Month: gennaio 2017

Le istituzioni italiane ed il gioco d’azzardo

gioco e istituzioni

Non si sa se per quello che il nostro Paese sta passando da anni a livello di crisi economica, dalla quale non si riesce ad uscire nonostante il susseguirsi di diversi Governi, oppure perché il popolo italiano è un popolo che non ha fiducia nei suoi rappresentanti, oppure perché ancora i media a volte fanno campagne “sotterranee” contro questo o quel settore per tornaconti che non si vogliono approfondire, ma il risultato è indubbiamente sempre quello: mancanza quasi assoluta di fiducia nelle istituzioni.

Ma istituzioni a tutti i livelli, ovviamente. Chi ama il mondo del gioco ed il gioco della roulette fa riferimento all’Agenzia delle Dogane e dei Monopoli che organizza tutto il suo mondo nelle varie sfaccettature e nelle varie incombenze, come all’Osservatorio per contrastare il gioco problematico. Nello stesso Osservatorio era stata contestata la presenza appunto dei Monopoli che era stata criticata sulla base di una sorta di un “evidente conflitto di interessi”, invece che ritenere alquanto utile l’esperienza del regolatore in materia di gioco. Questo per discutere sulle politiche di tutela per la salute del giocatore e sulla prevenzione all’abuso del gioco come avviene, peraltro, nel resto dell’Europa e quasi in tutto il Mondo: ma qui siamo in Italia e tutto sembra essere più “contorto” e complicato che in altri Paesi.

La mancanza di fiducia in Italia non è soltanto nelle istituzioni, ma si riflette anche a livello generale: per questo basterebbe ricordare le leggi ed i vari provvedimenti presi nei confronti degli operatori del gioco che evidenziano, senza ombra di dubbio, una specie di ossessione, dovuta proprio ad un’evidente mancanza di fiducia nello stesso operatore… per principio.

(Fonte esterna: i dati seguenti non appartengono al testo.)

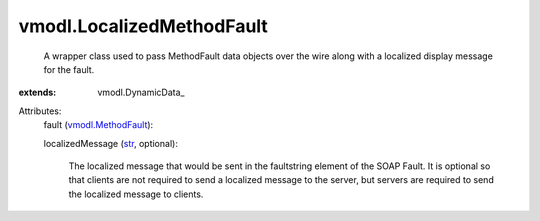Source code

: 
vmodl.LocalizedMethodFault
==========================
  A wrapper class used to pass MethodFault data objects over the wire along with a localized display message for the fault.
:extends: vmodl.DynamicData_

Attributes:
    fault (`vmodl.MethodFault <vmodl/MethodFault.rst>`_):

    localizedMessage (`str <https://docs.python.org/2/library/stdtypes.html>`_, optional):

       The localized message that would be sent in the faultstring element of the SOAP Fault. It is optional so that clients are not required to send a localized message to the server, but servers are required to send the localized message to clients.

Anche se, come detto, questo stesso operatore è stato ritenuto “meritevole” di fiducia per definizione, essendogli stata affidata una concessione di Stato e, cioè, autorizzandolo ad operare per conto dello stesso Stato, seppur concessione ben “lautamente pagata”. E questa mancanza di fiducia ha portato, purtroppo, ad una proliferazione (che ancora non è finita e chissà se finirà mai) di norme, prassi e sistemi di controllo che hanno contribuito a bloccare il movimento di tutto il settore del gioco d’azzardo pubblico, portandolo quasi alla “fine dei giochi”.

Uno tra i tanti: l’impianto di omologazione delle piattaforme videolottery, e rispettivi giochi compresi i casino online con postepay, che differisce da tutto gli altri sistemi attivi nel resto del Pianeta, proprio per la sua gestione ed il controllo, che in Italia si è voluto centralizzare in tutti i modi e mettere nelle mani dello Stato, mentre negli altri Paesi esistono alternative più snelle ma ad alto livello di efficienza.

Forse questo almeno cambierà, od almeno sembra, ma anche qui si è in attesa del “dictat” del Governo con l’approvazione di qualche provvedimento. Che dire, il nostro modello di gioco sulla carta è il migliore, ma in realtà per gli operatori scricchiola alquanto… Si sta aspettando con ansia la ripresa dei lavori in Conferenza Unificata tra Stato, Regioni ed Enti Locali per vedere se qualcosa di nuovo può concretizzarsi a breve per il settore ludico che ha riposto in questo evento tutte le sue speranze di sopravvivenza, di futuro, di programmi, di investimenti. Non è abbastanza? Si vedrà se tutto questo sarà preso in considerazione oppure se, come sempre, bisognerà solo aspettare… ancora!!